• [THE TASK] Your job is to copy all the entries precisely as they stand.

• [SOURCE RECORDS]
━━━━━━━━━━━━━━━━━━━━━━━━━━━━━━
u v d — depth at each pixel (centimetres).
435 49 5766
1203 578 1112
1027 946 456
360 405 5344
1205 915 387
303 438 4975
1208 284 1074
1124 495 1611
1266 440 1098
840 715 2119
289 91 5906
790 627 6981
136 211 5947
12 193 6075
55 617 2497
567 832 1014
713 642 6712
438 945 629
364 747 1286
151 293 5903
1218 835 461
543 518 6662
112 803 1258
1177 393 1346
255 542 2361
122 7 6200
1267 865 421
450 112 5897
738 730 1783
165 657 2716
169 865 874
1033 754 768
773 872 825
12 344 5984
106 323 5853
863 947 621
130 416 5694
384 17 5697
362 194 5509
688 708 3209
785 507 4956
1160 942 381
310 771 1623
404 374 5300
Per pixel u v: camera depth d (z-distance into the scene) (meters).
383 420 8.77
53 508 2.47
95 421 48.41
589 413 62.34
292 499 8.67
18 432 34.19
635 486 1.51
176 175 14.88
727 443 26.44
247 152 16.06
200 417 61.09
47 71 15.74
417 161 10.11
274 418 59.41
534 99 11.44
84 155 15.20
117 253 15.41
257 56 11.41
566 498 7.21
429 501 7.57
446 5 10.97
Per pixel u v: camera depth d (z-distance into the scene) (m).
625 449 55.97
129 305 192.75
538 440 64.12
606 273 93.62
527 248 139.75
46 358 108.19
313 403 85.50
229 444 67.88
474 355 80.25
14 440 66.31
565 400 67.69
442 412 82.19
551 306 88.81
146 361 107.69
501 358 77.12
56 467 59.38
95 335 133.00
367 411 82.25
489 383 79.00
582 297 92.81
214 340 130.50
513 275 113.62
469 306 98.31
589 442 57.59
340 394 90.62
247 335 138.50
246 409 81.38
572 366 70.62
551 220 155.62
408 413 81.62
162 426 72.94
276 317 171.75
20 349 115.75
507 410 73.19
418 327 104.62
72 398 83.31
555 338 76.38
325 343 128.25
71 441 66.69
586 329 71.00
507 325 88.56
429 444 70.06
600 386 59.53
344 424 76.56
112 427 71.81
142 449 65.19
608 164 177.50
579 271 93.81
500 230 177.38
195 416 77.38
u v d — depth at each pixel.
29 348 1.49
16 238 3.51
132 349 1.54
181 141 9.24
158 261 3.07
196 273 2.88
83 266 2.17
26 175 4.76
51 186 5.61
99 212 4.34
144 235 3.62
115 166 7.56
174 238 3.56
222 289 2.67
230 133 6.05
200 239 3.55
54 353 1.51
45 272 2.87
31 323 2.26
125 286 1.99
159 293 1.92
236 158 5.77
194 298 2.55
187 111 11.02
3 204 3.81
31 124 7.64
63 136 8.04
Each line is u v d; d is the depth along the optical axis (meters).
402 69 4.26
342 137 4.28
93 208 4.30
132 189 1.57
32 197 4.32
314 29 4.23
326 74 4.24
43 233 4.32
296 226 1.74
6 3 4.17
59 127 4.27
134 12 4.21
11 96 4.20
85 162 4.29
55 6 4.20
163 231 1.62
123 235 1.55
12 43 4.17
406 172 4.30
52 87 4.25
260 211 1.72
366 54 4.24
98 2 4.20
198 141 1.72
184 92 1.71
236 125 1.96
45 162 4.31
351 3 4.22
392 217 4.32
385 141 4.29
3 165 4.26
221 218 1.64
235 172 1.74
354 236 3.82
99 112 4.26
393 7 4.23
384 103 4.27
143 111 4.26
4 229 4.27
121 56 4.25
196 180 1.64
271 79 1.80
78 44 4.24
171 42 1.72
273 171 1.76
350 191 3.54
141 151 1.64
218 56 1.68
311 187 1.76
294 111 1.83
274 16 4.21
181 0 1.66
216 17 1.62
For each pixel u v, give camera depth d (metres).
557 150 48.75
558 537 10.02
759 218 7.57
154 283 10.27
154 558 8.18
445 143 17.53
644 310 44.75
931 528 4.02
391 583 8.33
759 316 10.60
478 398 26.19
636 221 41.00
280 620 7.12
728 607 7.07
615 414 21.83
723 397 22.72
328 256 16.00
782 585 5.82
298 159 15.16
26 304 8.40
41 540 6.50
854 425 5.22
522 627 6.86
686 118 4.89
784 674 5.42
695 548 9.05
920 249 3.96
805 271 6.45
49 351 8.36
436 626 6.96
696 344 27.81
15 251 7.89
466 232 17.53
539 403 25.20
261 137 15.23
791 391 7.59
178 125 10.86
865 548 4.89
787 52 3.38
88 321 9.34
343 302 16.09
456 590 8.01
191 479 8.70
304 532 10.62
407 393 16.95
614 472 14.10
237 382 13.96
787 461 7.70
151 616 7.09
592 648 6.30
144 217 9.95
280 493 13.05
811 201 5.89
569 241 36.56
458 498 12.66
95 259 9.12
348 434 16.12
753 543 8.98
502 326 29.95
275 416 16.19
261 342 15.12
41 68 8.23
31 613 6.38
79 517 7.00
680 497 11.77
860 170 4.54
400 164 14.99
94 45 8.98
━━━━━━━━━━━━━━━━━━━━━━━━━━━━━━
• [ANSWER TO THIS EXERCISE]
u v d — depth at each pixel (centimetres).
435 49 5766
1203 578 1112
1027 946 456
360 405 5344
1205 915 387
303 438 4975
1208 284 1074
1124 495 1611
1266 440 1098
840 715 2119
289 91 5906
790 627 6981
136 211 5947
12 193 6075
55 617 2497
567 832 1014
713 642 6712
438 945 629
364 747 1286
151 293 5903
1218 835 461
543 518 6662
112 803 1258
1177 393 1346
255 542 2361
122 7 6200
1267 865 421
450 112 5897
738 730 1783
165 657 2716
169 865 874
1033 754 768
773 872 825
12 344 5984
106 323 5853
863 947 621
130 416 5694
384 17 5697
362 194 5509
688 708 3209
785 507 4956
1160 942 381
310 771 1623
404 374 5300
Per pixel u v: camera depth d (z-distance into the scene) (meters).
383 420 8.77
53 508 2.47
95 421 48.41
589 413 62.34
292 499 8.67
18 432 34.19
635 486 1.51
176 175 14.88
727 443 26.44
247 152 16.06
200 417 61.09
47 71 15.74
417 161 10.11
274 418 59.41
534 99 11.44
84 155 15.20
117 253 15.41
257 56 11.41
566 498 7.21
429 501 7.57
446 5 10.97
Per pixel u v: camera depth d (z-distance into the scene) (m).
625 449 55.97
129 305 192.75
538 440 64.12
606 273 93.62
527 248 139.75
46 358 108.19
313 403 85.50
229 444 67.88
474 355 80.25
14 440 66.31
565 400 67.69
442 412 82.19
551 306 88.81
146 361 107.69
501 358 77.12
56 467 59.38
95 335 133.00
367 411 82.25
489 383 79.00
582 297 92.81
214 340 130.50
513 275 113.62
469 306 98.31
589 442 57.59
340 394 90.62
247 335 138.50
246 409 81.38
572 366 70.62
551 220 155.62
408 413 81.62
162 426 72.94
276 317 171.75
20 349 115.75
507 410 73.19
418 327 104.62
72 398 83.31
555 338 76.38
325 343 128.25
71 441 66.69
586 329 71.00
507 325 88.56
429 444 70.06
600 386 59.53
344 424 76.56
112 427 71.81
142 449 65.19
608 164 177.50
579 271 93.81
500 230 177.38
195 416 77.38
u v d — depth at each pixel.
29 348 1.49
16 238 3.51
132 349 1.54
181 141 9.24
158 261 3.07
196 273 2.88
83 266 2.17
26 175 4.76
51 186 5.61
99 212 4.34
144 235 3.62
115 166 7.56
174 238 3.56
222 289 2.67
230 133 6.05
200 239 3.55
54 353 1.51
45 272 2.87
31 323 2.26
125 286 1.99
159 293 1.92
236 158 5.77
194 298 2.55
187 111 11.02
3 204 3.81
31 124 7.64
63 136 8.04
Each line is u v d; d is the depth along the optical axis (meters).
402 69 4.26
342 137 4.28
93 208 4.30
132 189 1.57
32 197 4.32
314 29 4.23
326 74 4.24
43 233 4.32
296 226 1.74
6 3 4.17
59 127 4.27
134 12 4.21
11 96 4.20
85 162 4.29
55 6 4.20
163 231 1.62
123 235 1.55
12 43 4.17
406 172 4.30
52 87 4.25
260 211 1.72
366 54 4.24
98 2 4.20
198 141 1.72
184 92 1.71
236 125 1.96
45 162 4.31
351 3 4.22
392 217 4.32
385 141 4.29
3 165 4.26
221 218 1.64
235 172 1.74
354 236 3.82
99 112 4.26
393 7 4.23
384 103 4.27
143 111 4.26
4 229 4.27
121 56 4.25
196 180 1.64
271 79 1.80
78 44 4.24
171 42 1.72
273 171 1.76
350 191 3.54
141 151 1.64
218 56 1.68
311 187 1.76
294 111 1.83
274 16 4.21
181 0 1.66
216 17 1.62
For each pixel u v, give camera depth d (metres).
557 150 48.75
558 537 10.02
759 218 7.57
154 283 10.27
154 558 8.18
445 143 17.53
644 310 44.75
931 528 4.02
391 583 8.33
759 316 10.60
478 398 26.19
636 221 41.00
280 620 7.12
728 607 7.07
615 414 21.83
723 397 22.72
328 256 16.00
782 585 5.82
298 159 15.16
26 304 8.40
41 540 6.50
854 425 5.22
522 627 6.86
686 118 4.89
784 674 5.42
695 548 9.05
920 249 3.96
805 271 6.45
49 351 8.36
436 626 6.96
696 344 27.81
15 251 7.89
466 232 17.53
539 403 25.20
261 137 15.23
791 391 7.59
178 125 10.86
865 548 4.89
787 52 3.38
88 321 9.34
343 302 16.09
456 590 8.01
191 479 8.70
304 532 10.62
407 393 16.95
614 472 14.10
237 382 13.96
787 461 7.70
151 616 7.09
592 648 6.30
144 217 9.95
280 493 13.05
811 201 5.89
569 241 36.56
458 498 12.66
95 259 9.12
348 434 16.12
753 543 8.98
502 326 29.95
275 416 16.19
261 342 15.12
41 68 8.23
31 613 6.38
79 517 7.00
680 497 11.77
860 170 4.54
400 164 14.99
94 45 8.98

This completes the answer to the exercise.